▶ Work instructions
A verbatim copy of the listing is what is needed, minus any pictures.

▶ Dataset excerpt
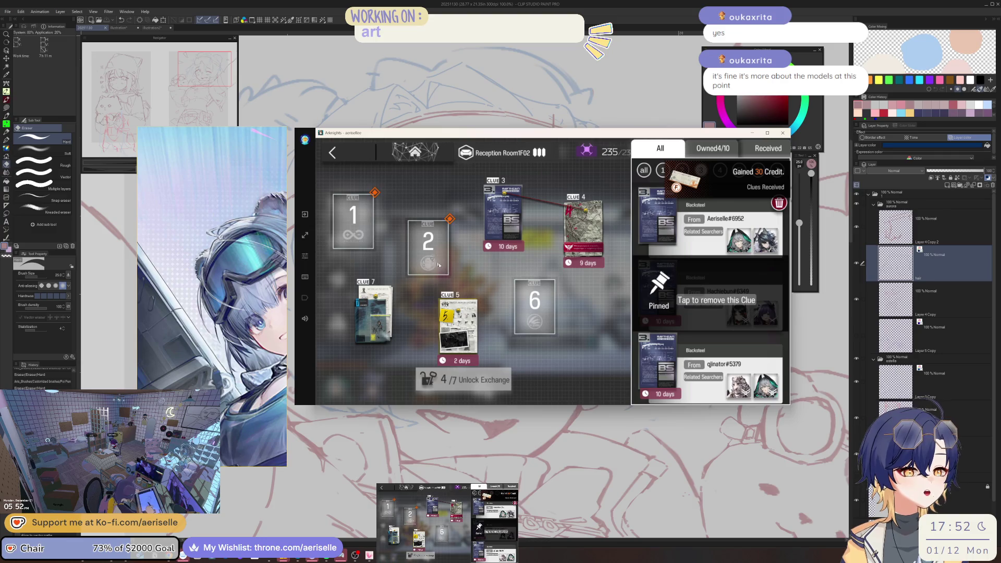
click(428, 247)
click(709, 224)
Check slot 1's clues, claim the Reception Room clue credit reward and open Clue Delivery
click(376, 207)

▶ Problem solution
click(428, 247)
click(709, 224)
Check slot 1's clues, claim the Reception Room clue credit reward and open Clue Delivery
click(376, 207)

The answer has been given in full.